Forrester’s Cunningham räumt ein, dass es ein gewisses Maß an Schmerz gibt, das mit dem Übergang zu Zero Trust verbunden ist. Aber er beschreibt die Optionen auf diese Weise: „Würden Sie lieber jetzt ein wenig leiden und es richtig machen, oder langfristig leiden und mit der nächsten Megastörung abschließen?“
Zero Trust: Bereiten Sie sich auf eine unerforschte, unendliche Reise vor
Für alle, die Zero Trust in Betracht ziehen, hier sind zwei wichtige Takeaways. Erstens gibt es keine Zero-Trust Roadmap für die Bereitstellung, es gibt keine Industriestandards und es gibt keine Herstellerallianzen, zumindest noch nicht. Sie müssen so ziemlich alles selbst würfeln.
„Es gibt keine einheitliche Strategie. Es gibt 100 Möglichkeiten, den Juckreiz zu beseitigen. Es ist das, was Ihnen maximale Kontrolle und maximale Sichtbarkeit bei geringstem Widerstand bietet“, sagt Cunningham.

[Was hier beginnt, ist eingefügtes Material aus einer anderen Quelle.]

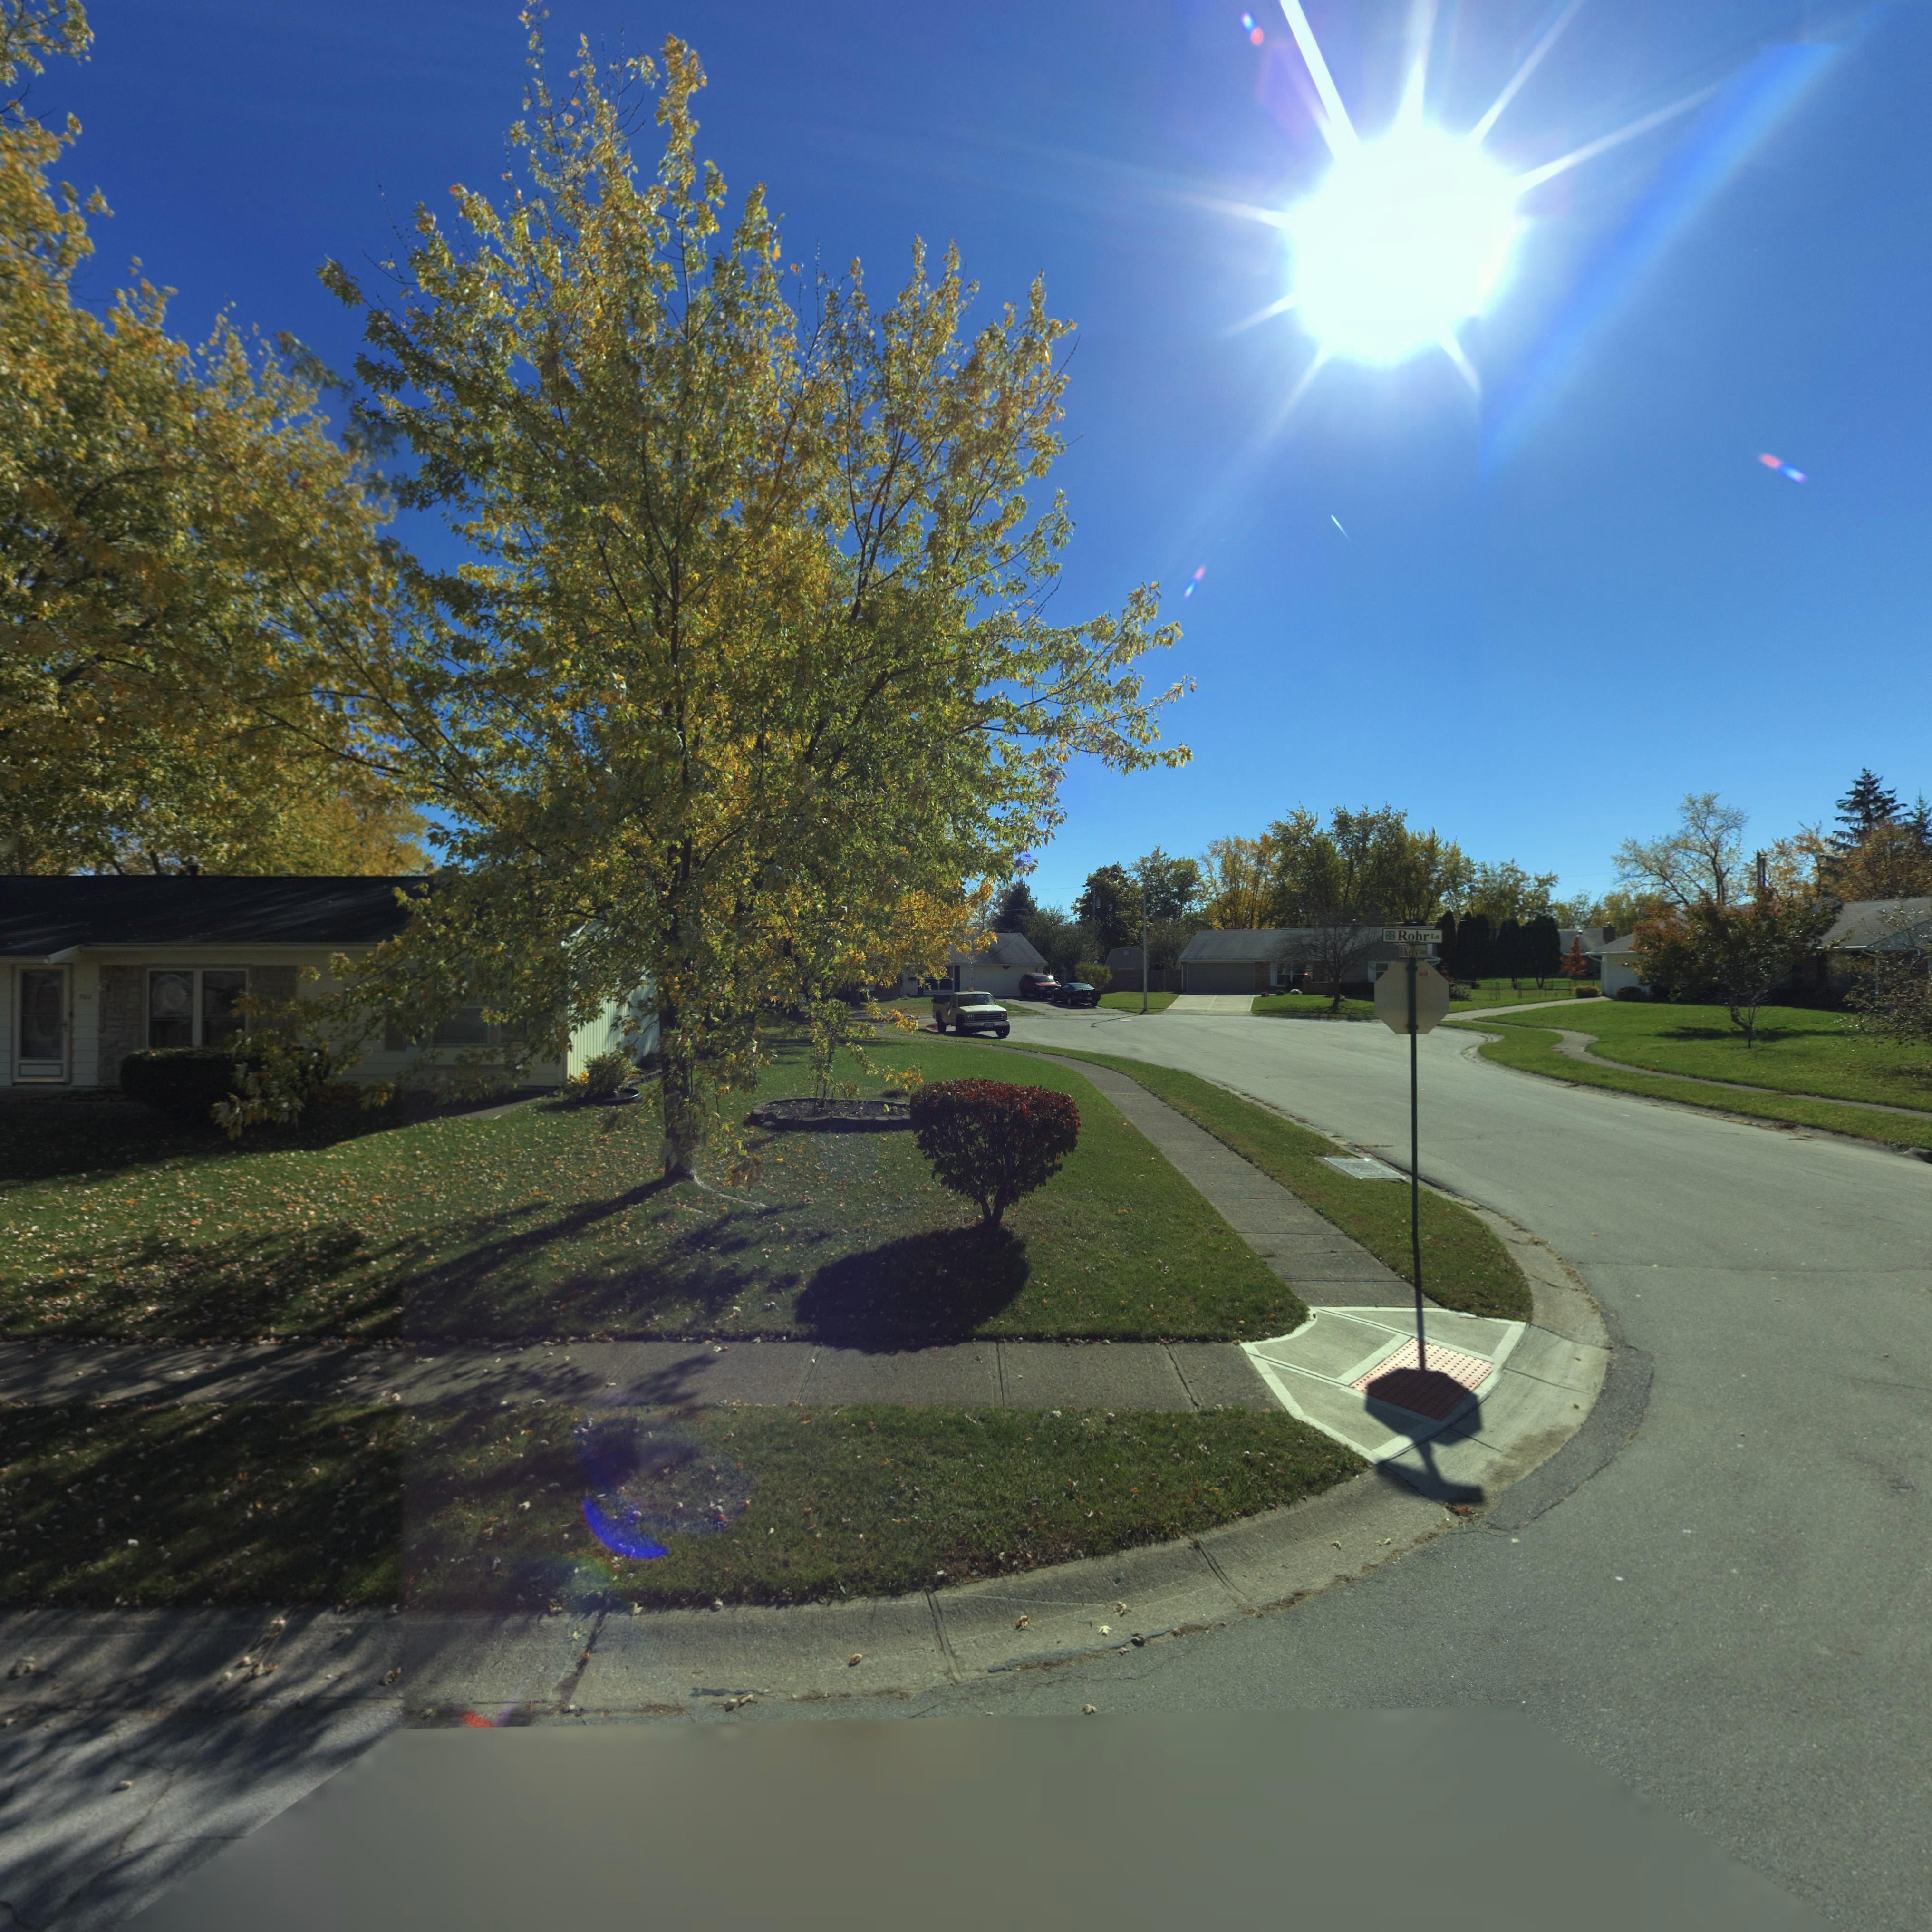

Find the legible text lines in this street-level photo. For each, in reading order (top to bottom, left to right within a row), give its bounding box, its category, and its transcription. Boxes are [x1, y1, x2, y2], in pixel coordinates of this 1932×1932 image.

[78, 993, 93, 1000] StreetNumber: 502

Zweitens ist die Reise nie zu Ende. LaMagna-Reiter betont: „Es gibt nie einen abgeschlossenen Zustand. Es gibt keine klare Definition von Erfolg.“ Zero Trust ist ein kontinuierlicher Prozess, der Unternehmen hilft, auf sich ändernde Geschäftsbedingungen zu reagieren.
*Neal Weinberg ist freiberuflicher Technologiejournalist und Redakteur.